Leetcode #861: Score After Flipping Matrix
In this guide, we solve Leetcode #861 Score After Flipping Matrix in Python and focus on the core idea that makes the solution efficient.
You will see the intuition, the step-by-step method, and a clean Python implementation you can use in interviews.
Problem Statement
You are given an m x n binary matrix grid.
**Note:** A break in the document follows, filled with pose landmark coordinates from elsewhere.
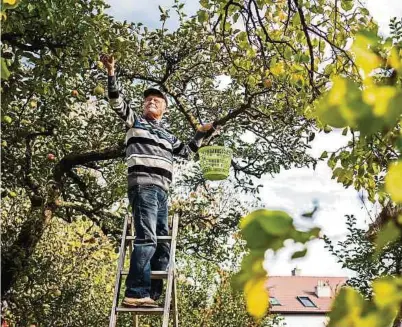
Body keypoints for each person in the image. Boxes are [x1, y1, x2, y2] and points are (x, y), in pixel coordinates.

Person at [100, 54, 215, 307]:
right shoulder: (135, 121)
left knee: (162, 244)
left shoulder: (166, 135)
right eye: (148, 100)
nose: (152, 101)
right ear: (143, 107)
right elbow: (116, 101)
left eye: (157, 100)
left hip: (162, 191)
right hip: (143, 186)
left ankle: (151, 294)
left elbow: (186, 151)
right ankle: (135, 292)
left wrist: (202, 134)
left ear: (164, 109)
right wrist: (111, 72)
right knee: (147, 238)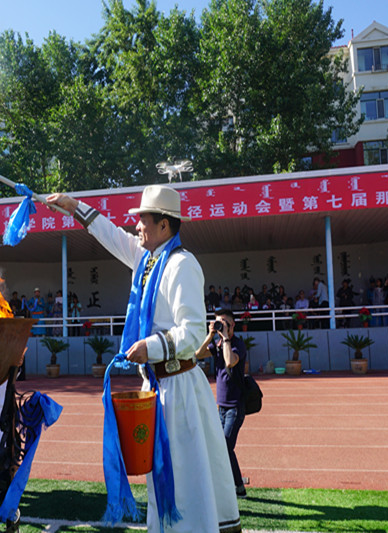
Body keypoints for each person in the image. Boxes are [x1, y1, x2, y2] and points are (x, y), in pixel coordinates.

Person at [47, 185, 240, 533]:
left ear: (164, 225)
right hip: (157, 385)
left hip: (179, 388)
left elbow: (193, 332)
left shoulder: (182, 264)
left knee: (183, 477)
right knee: (160, 476)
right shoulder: (147, 261)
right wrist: (72, 206)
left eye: (143, 221)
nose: (137, 227)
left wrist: (149, 346)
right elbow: (110, 234)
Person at [195, 308, 249, 499]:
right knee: (222, 447)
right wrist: (210, 335)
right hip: (222, 407)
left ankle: (235, 486)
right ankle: (235, 485)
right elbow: (198, 354)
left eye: (225, 323)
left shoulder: (237, 345)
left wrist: (225, 338)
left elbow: (229, 361)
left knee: (225, 446)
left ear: (233, 324)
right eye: (218, 323)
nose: (221, 326)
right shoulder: (217, 343)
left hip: (235, 406)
A move consists of choosing any row or column and toggling each value in that row or column (i.e., changing all 0's to 1's, and all 1's to 0's).
Quick Facts
- Difficulty: Medium
- Premium: No
- Tags: Greedy, Bit Manipulation, Array, Matrix
Intuition
A locally optimal choice leads to a globally optimal result for this structure.
That means we can commit to decisions as we scan without backtracking.
Approach
Sort or preprocess if needed, then repeatedly take the best available local choice.
Maintain the minimal state necessary to validate the greedy decision.
Steps:
- Sort or preprocess as needed.
- Iterate and pick the best local option.
- Track the current solution.
Example
Input: grid = [[0,0,1,1],[1,0,1,0],[1,1,0,0]]
Output: 39
Explanation: 0b1111 + 0b1001 + 0b1111 = 15 + 9 + 15 = 39
Python Solution
class Solution:
def matrixScore(self, grid: List[List[int]]) -> int:
m, n = len(grid), len(grid[0])
for i in range(m):
if grid[i][0] == 0:
for j in range(n):
grid[i][j] ^= 1
ans = 0
for j in range(n):
cnt = sum(grid[i][j] for i in range(m))
ans += max(cnt, m - cnt) * (1 << (n - j - 1))
return ans
Complexity
The time complexity is O(n log n). The space complexity is O(1) to O(n).
Edge Cases and Pitfalls
Watch for boundary values, empty inputs, and duplicate values where applicable. If the problem involves ordering or constraints, confirm the invariant is preserved at every step.
Summary
This Python solution focuses on the essential structure of the problem and keeps the implementation interview-friendly while meeting the constraints.